3D and 1D spherical waves equations and solutions

In class, we showed that one particular solution to the scalar wave equation in 3D was a plane wave, for which the wave took an argument of the form $r \pm v t$. It was called a plane wave because, at a fixed time, the function $U (r \pm v t)$ has the same value over a plane specified by $r\hat{u} = constant$. In this problem, you will find a different type of solution under spherical symmetry.

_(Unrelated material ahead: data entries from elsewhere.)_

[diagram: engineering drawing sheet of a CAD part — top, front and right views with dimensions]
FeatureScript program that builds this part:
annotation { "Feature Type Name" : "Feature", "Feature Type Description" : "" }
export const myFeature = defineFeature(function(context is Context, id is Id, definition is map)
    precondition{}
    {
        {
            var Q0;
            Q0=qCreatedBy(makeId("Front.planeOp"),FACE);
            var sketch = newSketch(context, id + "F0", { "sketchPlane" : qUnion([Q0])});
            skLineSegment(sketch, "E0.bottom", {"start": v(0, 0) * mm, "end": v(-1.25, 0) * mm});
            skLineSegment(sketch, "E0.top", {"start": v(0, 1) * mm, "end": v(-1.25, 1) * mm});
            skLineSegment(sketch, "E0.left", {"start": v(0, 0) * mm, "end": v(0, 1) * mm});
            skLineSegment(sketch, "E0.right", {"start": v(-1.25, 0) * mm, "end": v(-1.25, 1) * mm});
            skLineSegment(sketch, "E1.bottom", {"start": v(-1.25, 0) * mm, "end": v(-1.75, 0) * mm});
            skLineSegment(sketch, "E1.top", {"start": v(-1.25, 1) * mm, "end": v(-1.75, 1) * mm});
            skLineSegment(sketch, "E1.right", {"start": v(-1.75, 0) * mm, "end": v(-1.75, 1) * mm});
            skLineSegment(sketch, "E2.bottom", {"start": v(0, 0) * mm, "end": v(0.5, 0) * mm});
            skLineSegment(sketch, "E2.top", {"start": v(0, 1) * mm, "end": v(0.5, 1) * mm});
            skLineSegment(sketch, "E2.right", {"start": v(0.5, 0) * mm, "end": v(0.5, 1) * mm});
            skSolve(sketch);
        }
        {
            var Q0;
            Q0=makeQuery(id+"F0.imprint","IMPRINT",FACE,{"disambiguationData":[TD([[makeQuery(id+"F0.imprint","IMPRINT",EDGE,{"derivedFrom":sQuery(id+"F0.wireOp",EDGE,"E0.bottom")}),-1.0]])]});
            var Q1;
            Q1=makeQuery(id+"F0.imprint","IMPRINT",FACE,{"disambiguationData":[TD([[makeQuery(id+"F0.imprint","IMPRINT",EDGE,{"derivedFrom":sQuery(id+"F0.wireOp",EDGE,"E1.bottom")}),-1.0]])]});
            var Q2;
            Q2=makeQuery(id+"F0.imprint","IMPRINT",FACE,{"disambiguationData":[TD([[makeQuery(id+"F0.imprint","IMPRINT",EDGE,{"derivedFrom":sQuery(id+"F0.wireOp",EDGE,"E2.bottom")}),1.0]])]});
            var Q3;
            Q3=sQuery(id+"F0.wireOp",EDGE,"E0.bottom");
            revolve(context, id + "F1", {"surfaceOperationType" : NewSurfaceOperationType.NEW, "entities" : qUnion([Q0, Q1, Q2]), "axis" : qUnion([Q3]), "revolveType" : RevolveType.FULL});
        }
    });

a) Assume we are looking for a spherically symmetric solution to the scalar wave equation like $U(r,t)/r$, where r is the radial position coordinate in spherical coordinates. Show that if $U(r. t)/r$ satisfies the scalar wave equation in 3D,  $U(r, t)$ satisfies a 1D scalar wave equation.

b) For a fixed time, what are the surfaces over which this spherical wave is constant? How do these surfaces propagate as time advances?

Answers

Let $f(r,t) = U(r,t) / r$

The 3D wave equation is

$d^2f/d t^2 = v^2*\nabla^2(f)$

In spherical coordinates the Laplacian is written as

$\nabla^2 = d^2/d r^2 +(2/r)*d/dr$

In our case

$d f/d r = d/d r (U/r) = 1/r*d U/d r -U/r^2$

$d^2f/d r^2 = d/d r (1/r*d U/d r -U/r^2) = (1/r)*d^2U/d r^2 -(1/r^2)*d U/d r -$

$-(1/r^2)*d U/d r  -2U/r^3$

therefore

$\nabla^2(f) = d^2f/d r^2 +(2/r)*d f/d r =$

$=(1/r)*d^2U/d r^2 -(2/r^2)*d U/d r -2U/r^3 + (2/r)*[1/r*d U/d r -U/r^2] =(1/r)*d^2U/d r^2$

But

$d^2f/d t^2 =(1/r)*d^2U/d t^2$

And therefore the 3D wave equation becomes

$(1/r)*d^2U/d t^2 =v^2*(1/r)*d^2U/d r^2$

or equivalent

$d^2U/d t^2 =v^2*d^2U/d r^2$

WHICH IS THE 1D WAVE EQUATION that has as solution $U(r,t)$

b) Solutions of the form

$f(r,t) = U(r,t) / r$

have constant surfaces SPHERICAL (or said simpler spheres). As the wave propagates these surfaces become of bigger and bigger radius (the spheres become bigger and bigger with time).